#### ACTION ITEM
Of the material below, only the lines from the line containing "celulares cargándose, como" down to the line containing "argumentando que los" belong in the answer, written out exactly.

#### RECORDS TO USE
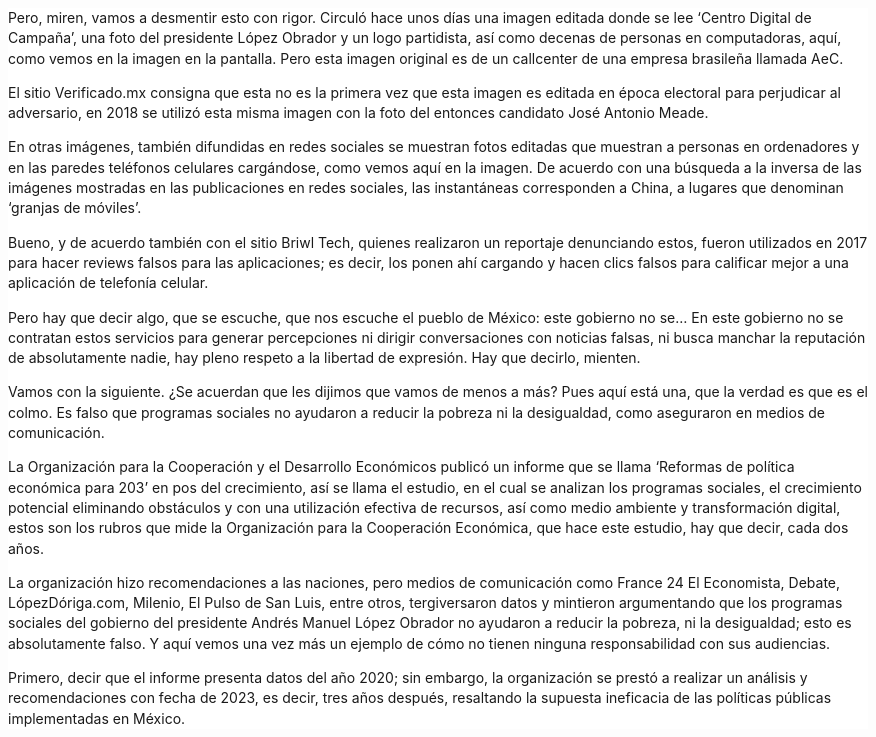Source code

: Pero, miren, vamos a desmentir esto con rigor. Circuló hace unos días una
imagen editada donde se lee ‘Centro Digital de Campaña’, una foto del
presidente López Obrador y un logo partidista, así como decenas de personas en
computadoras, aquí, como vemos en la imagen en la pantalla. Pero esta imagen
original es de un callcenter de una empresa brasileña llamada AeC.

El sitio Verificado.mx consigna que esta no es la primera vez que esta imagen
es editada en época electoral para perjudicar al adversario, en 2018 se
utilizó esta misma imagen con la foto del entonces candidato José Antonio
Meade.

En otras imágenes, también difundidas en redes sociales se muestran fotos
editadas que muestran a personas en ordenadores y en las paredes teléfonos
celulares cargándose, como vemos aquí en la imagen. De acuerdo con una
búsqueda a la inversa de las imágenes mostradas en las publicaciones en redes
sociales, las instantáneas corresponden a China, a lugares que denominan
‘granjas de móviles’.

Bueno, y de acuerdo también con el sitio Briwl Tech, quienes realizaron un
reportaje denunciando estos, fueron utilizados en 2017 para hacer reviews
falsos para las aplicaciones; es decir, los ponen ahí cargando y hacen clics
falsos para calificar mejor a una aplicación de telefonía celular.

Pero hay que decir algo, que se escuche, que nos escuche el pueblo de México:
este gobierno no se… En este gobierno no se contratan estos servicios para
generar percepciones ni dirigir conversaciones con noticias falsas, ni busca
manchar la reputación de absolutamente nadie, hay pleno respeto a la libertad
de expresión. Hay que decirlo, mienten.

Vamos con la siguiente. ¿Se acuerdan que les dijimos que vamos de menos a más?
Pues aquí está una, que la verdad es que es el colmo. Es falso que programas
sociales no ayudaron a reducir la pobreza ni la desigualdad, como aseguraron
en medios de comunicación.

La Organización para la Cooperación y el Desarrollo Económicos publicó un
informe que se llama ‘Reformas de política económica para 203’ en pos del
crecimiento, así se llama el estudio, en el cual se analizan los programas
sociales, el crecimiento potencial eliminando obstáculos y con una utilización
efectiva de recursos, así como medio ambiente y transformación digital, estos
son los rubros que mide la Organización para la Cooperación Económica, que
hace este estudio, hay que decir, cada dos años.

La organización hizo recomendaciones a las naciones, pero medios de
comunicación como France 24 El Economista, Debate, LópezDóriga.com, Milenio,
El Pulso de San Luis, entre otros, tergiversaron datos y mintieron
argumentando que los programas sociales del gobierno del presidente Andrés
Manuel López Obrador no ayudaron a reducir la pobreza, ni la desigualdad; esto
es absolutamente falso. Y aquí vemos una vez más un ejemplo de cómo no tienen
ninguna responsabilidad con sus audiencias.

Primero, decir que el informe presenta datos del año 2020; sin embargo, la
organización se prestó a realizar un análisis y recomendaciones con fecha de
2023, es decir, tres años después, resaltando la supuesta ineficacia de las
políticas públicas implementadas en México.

#### COMPLETED EXERCISE
celulares cargándose, como vemos aquí en la imagen. De acuerdo con una
búsqueda a la inversa de las imágenes mostradas en las publicaciones en redes
sociales, las instantáneas corresponden a China, a lugares que denominan
‘granjas de móviles’.

Bueno, y de acuerdo también con el sitio Briwl Tech, quienes realizaron un
reportaje denunciando estos, fueron utilizados en 2017 para hacer reviews
falsos para las aplicaciones; es decir, los ponen ahí cargando y hacen clics
falsos para calificar mejor a una aplicación de telefonía celular.

Pero hay que decir algo, que se escuche, que nos escuche el pueblo de México:
este gobierno no se… En este gobierno no se contratan estos servicios para
generar percepciones ni dirigir conversaciones con noticias falsas, ni busca
manchar la reputación de absolutamente nadie, hay pleno respeto a la libertad
de expresión. Hay que decirlo, mienten.

Vamos con la siguiente. ¿Se acuerdan que les dijimos que vamos de menos a más?
Pues aquí está una, que la verdad es que es el colmo. Es falso que programas
sociales no ayudaron a reducir la pobreza ni la desigualdad, como aseguraron
en medios de comunicación.

La Organización para la Cooperación y el Desarrollo Económicos publicó un
informe que se llama ‘Reformas de política económica para 203’ en pos del
crecimiento, así se llama el estudio, en el cual se analizan los programas
sociales, el crecimiento potencial eliminando obstáculos y con una utilización
efectiva de recursos, así como medio ambiente y transformación digital, estos
son los rubros que mide la Organización para la Cooperación Económica, que
hace este estudio, hay que decir, cada dos años.

La organización hizo recomendaciones a las naciones, pero medios de
comunicación como France 24 El Economista, Debate, LópezDóriga.com, Milenio,
El Pulso de San Luis, entre otros, tergiversaron datos y mintieron
argumentando que los programas sociales del gobierno del presidente Andrés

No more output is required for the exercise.